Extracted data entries
= Beginning of Section =

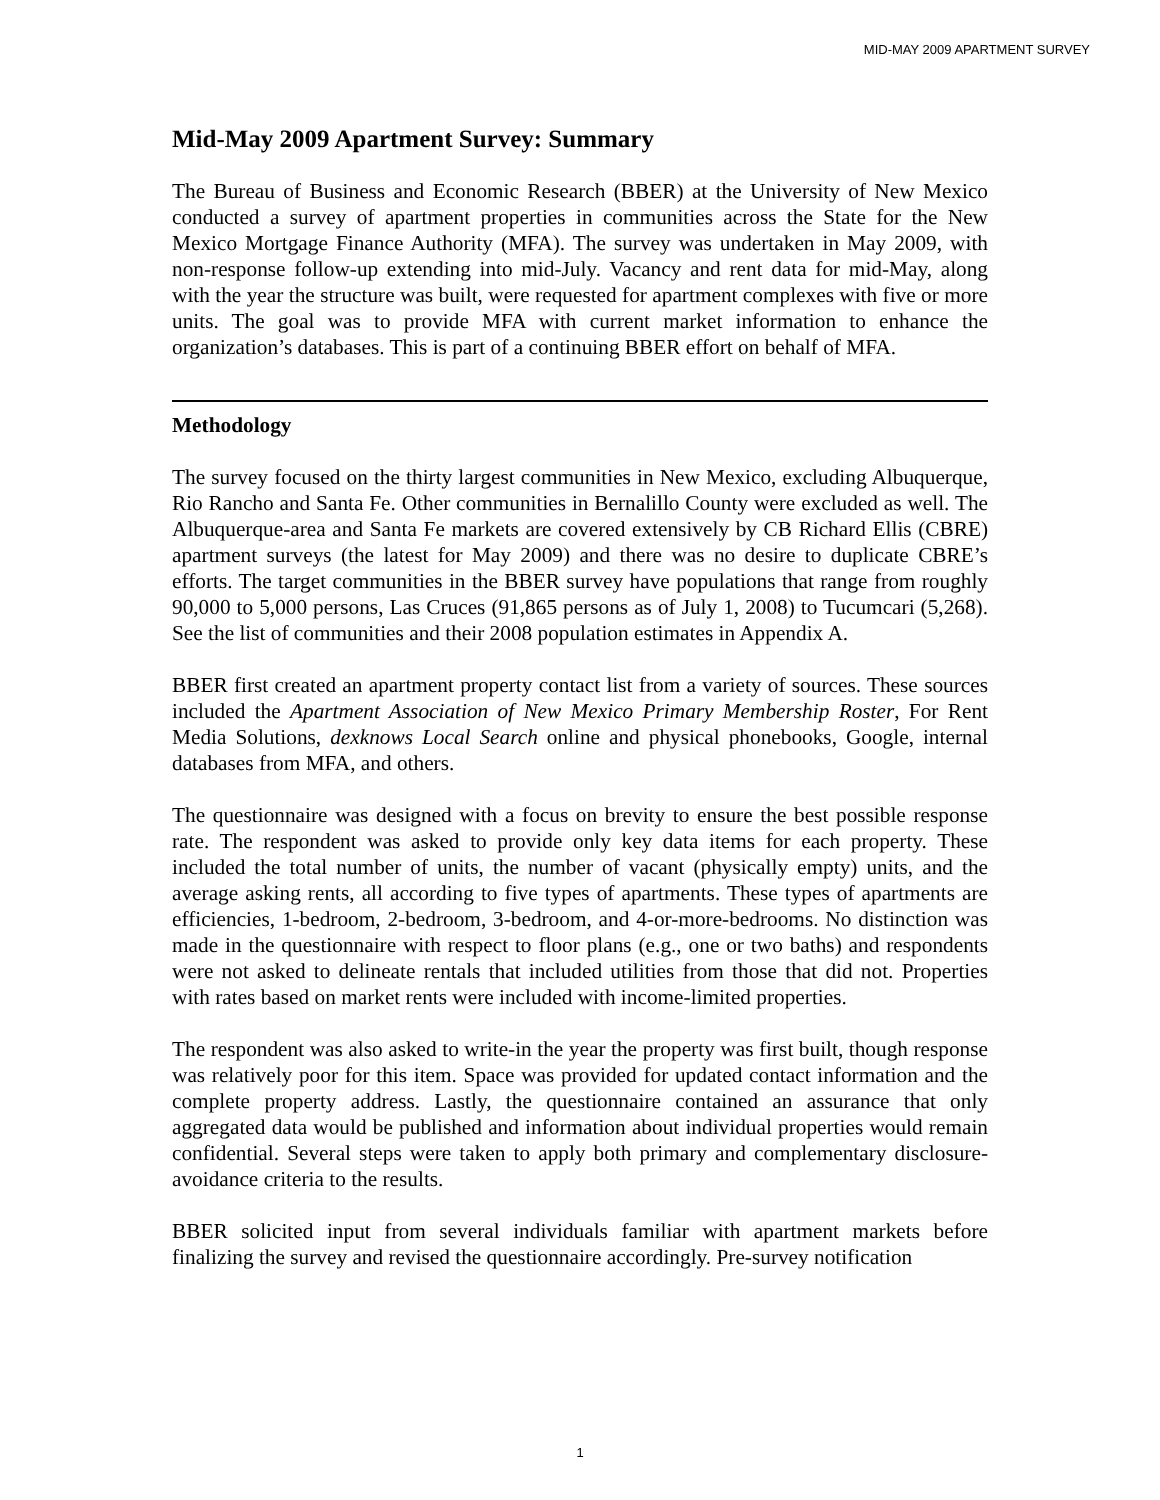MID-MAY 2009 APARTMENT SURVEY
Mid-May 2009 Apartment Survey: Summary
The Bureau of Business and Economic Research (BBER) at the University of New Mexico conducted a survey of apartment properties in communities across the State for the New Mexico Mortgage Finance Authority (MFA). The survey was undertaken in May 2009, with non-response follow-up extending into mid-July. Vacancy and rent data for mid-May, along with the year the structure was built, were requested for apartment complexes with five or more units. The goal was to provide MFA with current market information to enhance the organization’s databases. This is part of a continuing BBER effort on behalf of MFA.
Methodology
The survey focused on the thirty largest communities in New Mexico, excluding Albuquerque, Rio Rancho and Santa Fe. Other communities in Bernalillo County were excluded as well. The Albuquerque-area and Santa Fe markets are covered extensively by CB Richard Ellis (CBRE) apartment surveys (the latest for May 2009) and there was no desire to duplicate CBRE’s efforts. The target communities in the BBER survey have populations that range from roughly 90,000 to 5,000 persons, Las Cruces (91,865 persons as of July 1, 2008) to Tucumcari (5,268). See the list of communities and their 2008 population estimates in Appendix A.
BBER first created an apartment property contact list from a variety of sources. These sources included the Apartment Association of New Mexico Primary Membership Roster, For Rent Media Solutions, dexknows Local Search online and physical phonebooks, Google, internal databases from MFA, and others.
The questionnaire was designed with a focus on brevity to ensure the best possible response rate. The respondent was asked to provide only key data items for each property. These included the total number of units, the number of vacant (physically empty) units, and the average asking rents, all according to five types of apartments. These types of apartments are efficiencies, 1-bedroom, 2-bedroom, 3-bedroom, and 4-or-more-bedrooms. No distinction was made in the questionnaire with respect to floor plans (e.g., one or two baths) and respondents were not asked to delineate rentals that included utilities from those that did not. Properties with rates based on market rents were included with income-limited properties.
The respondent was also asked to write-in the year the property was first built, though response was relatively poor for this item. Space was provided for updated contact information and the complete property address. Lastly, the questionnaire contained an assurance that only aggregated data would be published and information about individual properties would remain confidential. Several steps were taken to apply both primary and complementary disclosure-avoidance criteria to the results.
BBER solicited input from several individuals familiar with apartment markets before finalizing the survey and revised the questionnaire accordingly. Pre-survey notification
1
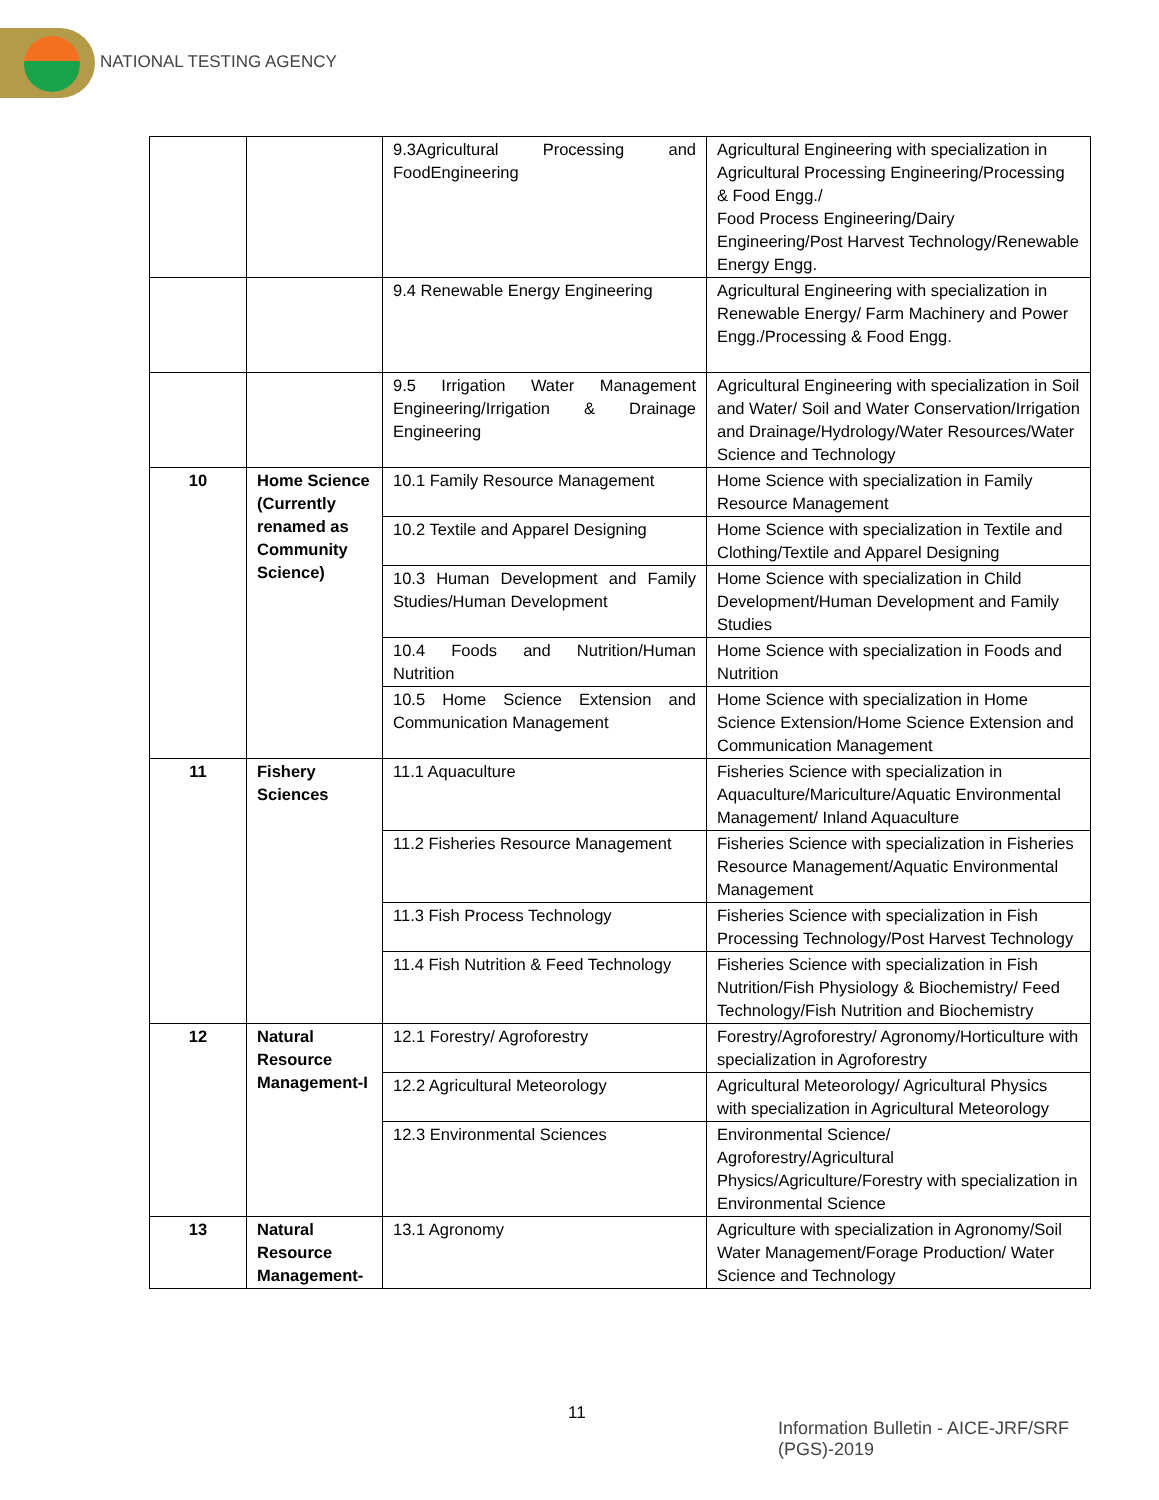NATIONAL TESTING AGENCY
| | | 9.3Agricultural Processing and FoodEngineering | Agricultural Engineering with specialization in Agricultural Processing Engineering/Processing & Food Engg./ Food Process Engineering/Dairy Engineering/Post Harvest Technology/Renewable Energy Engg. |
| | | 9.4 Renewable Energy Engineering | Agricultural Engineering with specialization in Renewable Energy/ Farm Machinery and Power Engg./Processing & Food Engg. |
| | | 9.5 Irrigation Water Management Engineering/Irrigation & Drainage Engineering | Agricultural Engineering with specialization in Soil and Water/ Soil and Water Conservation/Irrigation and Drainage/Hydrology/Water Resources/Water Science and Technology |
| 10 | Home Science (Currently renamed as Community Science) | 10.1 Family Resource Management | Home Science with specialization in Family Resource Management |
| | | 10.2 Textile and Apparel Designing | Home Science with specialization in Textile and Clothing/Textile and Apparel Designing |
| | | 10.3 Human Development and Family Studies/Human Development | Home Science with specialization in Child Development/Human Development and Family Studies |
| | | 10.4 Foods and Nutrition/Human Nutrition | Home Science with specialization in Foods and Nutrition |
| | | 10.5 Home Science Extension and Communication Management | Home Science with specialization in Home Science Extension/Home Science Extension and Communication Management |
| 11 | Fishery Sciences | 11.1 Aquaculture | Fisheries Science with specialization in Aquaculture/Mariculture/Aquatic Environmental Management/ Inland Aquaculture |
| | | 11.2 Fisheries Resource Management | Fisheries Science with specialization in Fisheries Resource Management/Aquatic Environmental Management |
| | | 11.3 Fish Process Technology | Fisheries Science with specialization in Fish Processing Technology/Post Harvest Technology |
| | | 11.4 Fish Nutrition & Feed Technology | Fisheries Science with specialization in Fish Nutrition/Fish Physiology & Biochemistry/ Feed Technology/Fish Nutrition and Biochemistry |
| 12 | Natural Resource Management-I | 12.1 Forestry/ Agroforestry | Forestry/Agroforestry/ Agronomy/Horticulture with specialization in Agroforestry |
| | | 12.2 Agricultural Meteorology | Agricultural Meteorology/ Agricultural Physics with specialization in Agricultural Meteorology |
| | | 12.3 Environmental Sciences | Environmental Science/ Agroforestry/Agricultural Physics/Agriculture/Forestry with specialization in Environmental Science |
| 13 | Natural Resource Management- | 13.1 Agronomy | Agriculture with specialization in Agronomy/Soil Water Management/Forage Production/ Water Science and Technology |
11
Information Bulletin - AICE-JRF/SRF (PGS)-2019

= End of Section =

▶ **EXERCISE GOAL**:
Keep to the lines above from the line with "BBER solicited input" to the line with "Energy Engg. |", and set down exactly those, inclusive, with nothing else and every picture left out.

▶ **PROBLEM SOLUTION**:
BBER solicited input from several individuals familiar with apartment markets before finalizing the survey and revised the questionnaire accordingly. Pre-survey notification
1
NATIONAL TESTING AGENCY
| | | 9.3Agricultural Processing and FoodEngineering | Agricultural Engineering with specialization in Agricultural Processing Engineering/Processing & Food Engg./ Food Process Engineering/Dairy Engineering/Post Harvest Technology/Renewable Energy Engg. |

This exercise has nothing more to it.